• Item da lista 1: Localize nos registros todas as linhas que contêm a palavra "växer" e copie cada uma delas. Maiúsculas e minúsculas devem ser respeitadas.

Grupo de teatro da comunidade encena, no Ipiranga, um dos mais criativos espetáculos sobre as armadilhas da educação formal

Tive a imensa honra de conhecer a Companhia de Teatro de Heliópolis, que existe desde o ano 2000, e acho que todos devem prestigiá-la, com o espetáculo incrível chamado A Inocência do Que Eu (Não) Sei. O nome já é muito bom, poético, estimulante, instigante. É tão bom descobrir que há artistas resistentes e competentes fora do circuito tradicional de teatro paulistano, tentando com muita garra vencer em suas comunidades com base na arte.

A direção de Miguel Rocha é uma coisa muito séria. Nada é entregue ao público com facilidade. Tudo leva em conta a imaginação, o jogo teatral, as diferentes linguagens cênicas, a força expressiva de objetos e adereços, o rigor interpretativo. O épico e o performático. O poético e a crueza da realidade. A fábula e a música.

Um exemplo dessa boa direção me impressionou muito. Feito de solilóquios alternados, o espetáculo – além de ser perfeito em sua ideia de conjunto – também consegue dar chances individuais a cada membro do elenco. O que me impressionou nisso é que, mesmo quando não estão no controle da cena, os atores não ‘saem’ do espetáculo, não ficam no palco pensando na ‘morte da bezerra’, displicentes, desrespeitosos. Não. Há um cuidado e um grau de concentração que poucas vezes se vê em elencos mais profissionais e tarimbados.

• Registros de dados:

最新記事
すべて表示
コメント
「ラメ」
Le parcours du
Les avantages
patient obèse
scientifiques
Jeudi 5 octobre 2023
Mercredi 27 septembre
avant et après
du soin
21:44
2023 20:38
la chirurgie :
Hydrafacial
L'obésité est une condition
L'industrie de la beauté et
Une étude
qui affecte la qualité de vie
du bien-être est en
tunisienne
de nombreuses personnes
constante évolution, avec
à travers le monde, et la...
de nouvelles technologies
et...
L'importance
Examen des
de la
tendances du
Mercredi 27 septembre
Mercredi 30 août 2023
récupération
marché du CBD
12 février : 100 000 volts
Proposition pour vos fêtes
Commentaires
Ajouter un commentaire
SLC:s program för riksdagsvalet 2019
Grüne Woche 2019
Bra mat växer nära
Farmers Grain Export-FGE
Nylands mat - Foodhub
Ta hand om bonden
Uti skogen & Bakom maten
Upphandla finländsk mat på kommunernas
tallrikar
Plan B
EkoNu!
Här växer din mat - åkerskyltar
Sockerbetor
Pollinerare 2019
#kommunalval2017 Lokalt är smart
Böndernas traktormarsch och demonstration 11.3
* * *
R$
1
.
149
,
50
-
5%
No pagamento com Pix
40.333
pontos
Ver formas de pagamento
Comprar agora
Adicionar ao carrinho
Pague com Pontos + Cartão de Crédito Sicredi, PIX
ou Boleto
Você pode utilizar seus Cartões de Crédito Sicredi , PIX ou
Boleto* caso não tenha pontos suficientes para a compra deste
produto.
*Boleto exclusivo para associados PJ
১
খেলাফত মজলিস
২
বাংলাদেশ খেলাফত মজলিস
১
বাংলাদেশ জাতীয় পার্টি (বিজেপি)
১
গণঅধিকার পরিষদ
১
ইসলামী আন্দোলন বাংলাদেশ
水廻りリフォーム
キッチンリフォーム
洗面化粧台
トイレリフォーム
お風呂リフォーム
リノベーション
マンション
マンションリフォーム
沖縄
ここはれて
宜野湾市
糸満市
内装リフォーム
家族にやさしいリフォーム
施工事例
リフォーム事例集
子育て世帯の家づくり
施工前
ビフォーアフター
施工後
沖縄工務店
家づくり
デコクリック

• Item da lista 2: Devolva, sem nenhuma alteração, o trecho da crítica teatral que vai de "A direção de" até "profissionais e tarimbados.".

• Solução da tarefa 1:
Bra mat växer nära
Här växer din mat - åkerskyltar

• Solução da tarefa 2:
A direção de Miguel Rocha é uma coisa muito séria. Nada é entregue ao público com facilidade. Tudo leva em conta a imaginação, o jogo teatral, as diferentes linguagens cênicas, a força expressiva de objetos e adereços, o rigor interpretativo. O épico e o performático. O poético e a crueza da realidade. A fábula e a música.

Um exemplo dessa boa direção me impressionou muito. Feito de solilóquios alternados, o espetáculo – além de ser perfeito em sua ideia de conjunto – também consegue dar chances individuais a cada membro do elenco. O que me impressionou nisso é que, mesmo quando não estão no controle da cena, os atores não ‘saem’ do espetáculo, não ficam no palco pensando na ‘morte da bezerra’, displicentes, desrespeitosos. Não. Há um cuidado e um grau de concentração que poucas vezes se vê em elencos mais profissionais e tarimbados.